Infine qualche breve nota sulla vita di Merton. Egli si imbatté in un inaspettato spunto di conversione al cattolicesimo durante una visita in Italia, particolarmente al Monastero “delle tre fontane” nel cuore di Roma, accanto al luogo dove l’apostolo S. Paolo fu martirizzato nell’anno 67.

La sua opera autobiografica: “La montagna dalle sette balze” è stata pubblicata in milioni di copie e tradotta in ventotto lingue. Merton scrisse altri sessanta libri, centinaia di poesie, articoli, lettere, diari che spaziano dalla spiritualità monastica ai diritti civili alla non violenza all’ecumenismo, agli armamenti nucleari.

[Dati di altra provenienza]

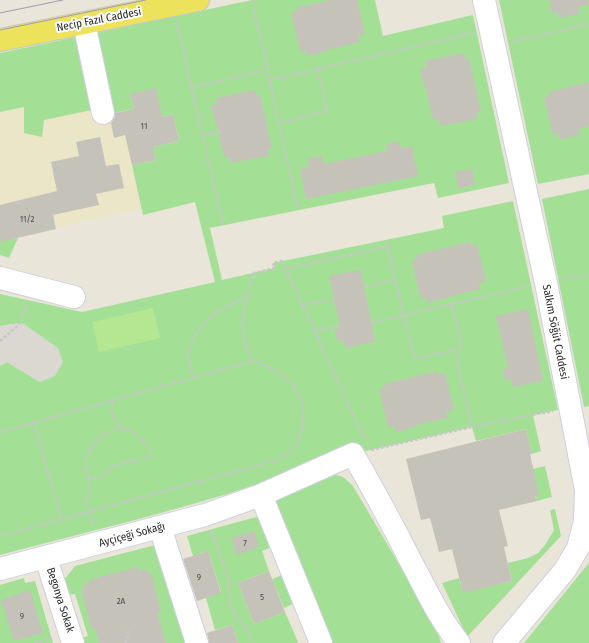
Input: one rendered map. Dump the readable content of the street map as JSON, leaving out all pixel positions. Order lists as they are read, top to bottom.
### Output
{
  "streets": {
    "main road": ["Necip Fazıl Caddesi"],
    "street": ["Salkım Söğüt Caddesi", "Ayçiçeği Sokağı", "Begonya Sokak"]
  },
  "crossings": [
    ["Ayçiçeği Sokağı", "Begonya Sokak"]
  ],
  "house_numbers": [
    "11",
    "11/2",
    "7",
    "9",
    "5",
    "2A",
    "9"
  ]
}
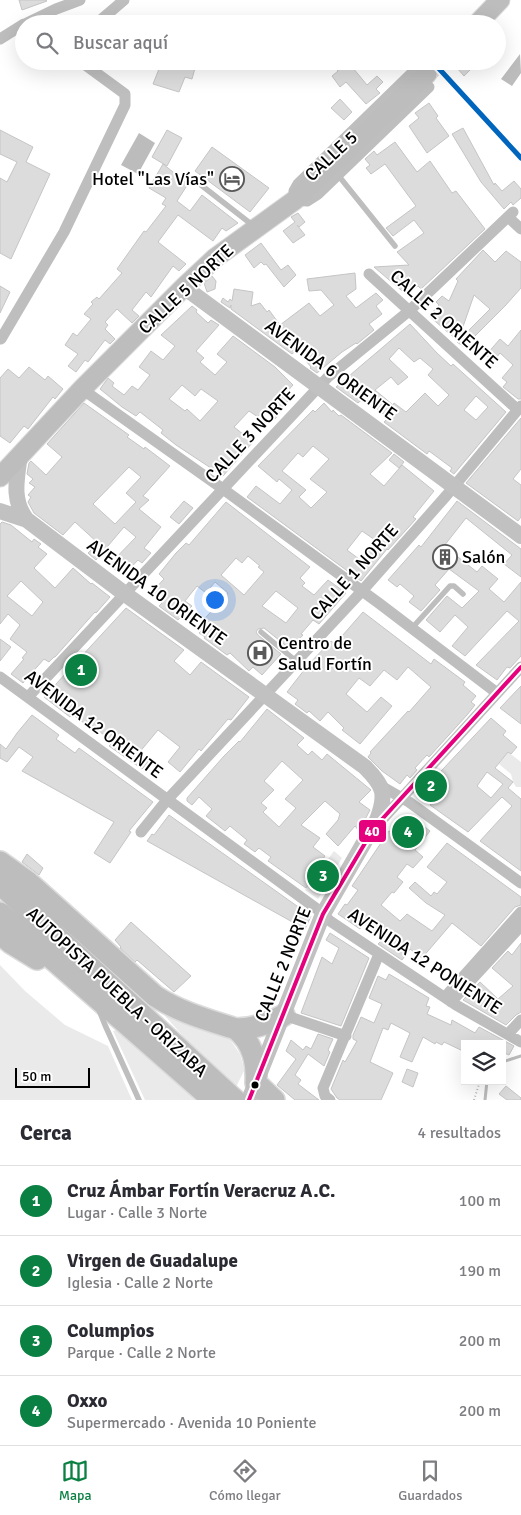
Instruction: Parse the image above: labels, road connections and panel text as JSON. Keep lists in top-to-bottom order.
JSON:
{
  "streets": {
    "highway": ["AUTOPISTA PUEBLA - ORIZABA"],
    "main road": ["CALLE 5 NORTE"],
    "street": [
      "CALLE 5",
      "CALLE 2 ORIENTE",
      "AVENIDA 6 ORIENTE",
      "CALLE 3 NORTE",
      "CALLE 1 NORTE",
      "AVENIDA 10 ORIENTE",
      "AVENIDA 12 ORIENTE",
      "AVENIDA 12 PONIENTE",
      "CALLE 2 NORTE"
    ]
  },
  "crossings": [
    ["CALLE 5", "CALLE 5 NORTE"],
    ["CALLE 5 NORTE", "AVENIDA 6 ORIENTE"],
    ["CALLE 2 ORIENTE", "CALLE 3 NORTE"],
    ["CALLE 2 ORIENTE", "CALLE 1 NORTE"],
    ["AVENIDA 6 ORIENTE", "CALLE 3 NORTE"],
    ["AVENIDA 6 ORIENTE", "CALLE 1 NORTE"],
    ["CALLE 3 NORTE", "AVENIDA 10 ORIENTE"],
    ["CALLE 3 NORTE", "AVENIDA 12 ORIENTE"],
    ["CALLE 1 NORTE", "AVENIDA 10 ORIENTE"],
    ["CALLE 1 NORTE", "AVENIDA 12 ORIENTE"],
    ["CALLE 1 NORTE", "AVENIDA 12 PONIENTE"],
    ["AVENIDA 12 ORIENTE", "AVENIDA 12 PONIENTE"],
    ["AVENIDA 12 PONIENTE", "CALLE 2 NORTE"],
    ["CALLE 2 NORTE", "AUTOPISTA PUEBLA - ORIZABA"]
  ],
  "places": {
    "hotel": ["Hotel \"Las Vías\""],
    "building": ["Salón"],
    "hospital": ["Centro de Salud Fortín"]
  },
  "lines": ["transit line 40"],
  "scale_bar": "50 m",
  "page": {
    "search": "Buscar aquí",
    "pins": [
      "1",
      "2",
      "4",
      "3"
    ],
    "scale": "50 m",
    "heading": ["Cerca", "4 resultados"],
    "list": [
      {
        "mark": "1",
        "name": "Cruz Ámbar Fortín Veracruz A.C.",
        "note": "Lugar · Calle 3 Norte",
        "value": "100 m"
      },
      {
        "mark": "2",
        "name": "Virgen de Guadalupe",
        "note": "Iglesia · Calle 2 Norte",
        "value": "190 m"
      },
      {
        "mark": "3",
        "name": "Columpios",
        "note": "Parque · Calle 2 Norte",
        "value": "200 m"
      },
      {
        "mark": "4",
        "name": "Oxxo",
        "note": "Supermercado · Avenida 10 Poniente",
        "value": "200 m"
      }
    ],
    "nav": ["Mapa", "Cómo llegar", "Guardados"]
  }
}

I ventisette anni che egli trascorse al Gethsemani, prima della sua morte improvvisa nel 1968, portarono naturalmente dei profondi cambiamenti nella sua persona. La sua vibrante conversione, l’incombente rischio della guerra nucleare e la sua tragica storia familiare (con il fratello caduto in combattimento durante la seconda guerra mondiale) lo costrinsero in qualche modo nell’arena politica ove divenne uno dei punti di riferimento del movimento per la pace degli anni sessanta. Fu anche strenuo sostenitore del movimento non violento per i diritti civili, che egli definì come “il più grande esempio di fede cristiana attiva nella storia sociale degli Stati Uniti” in piena era segregazionista.

A causa anche del suo costante impegno sociale, Merton dovette sopportare una severa critica da parte di cattolici e non, che attaccarono i suoi scritti ritenendoli di natura prettamente politica o comunque sconvenienti per un monaco. Nel corso degli ultimi anni della sua vita, anche spinto in tal senso dai ricorrenti eventi bellici nel Sud-Est asiatico, maturò un profondo interesse per le culture e le religioni di quelle aree, particolarmente per il Buddismo Zen, volendo promuovere il dialogo Est-Ovest in chiave pacifista. Il Dalai Lama elogiò pubblicamente Thomas Merton riguardo la sua ottima conoscenza del Buddismo, giudicata come la più completa e profonda rispetto ad ogni altro cristiano da lui precedentemente conosciuto. Fu durante un viaggio, per una conferenza sul dialogo monastico tra Est e Ovest, che Merton mori a Bangkok il 10 dicembre 1968, folgorato nella sua stanza da un ventilatore difettoso. Per una triste coincidenza tale data corrisponde al ventisettesimo anniversario del suo ingresso al Gethsemani.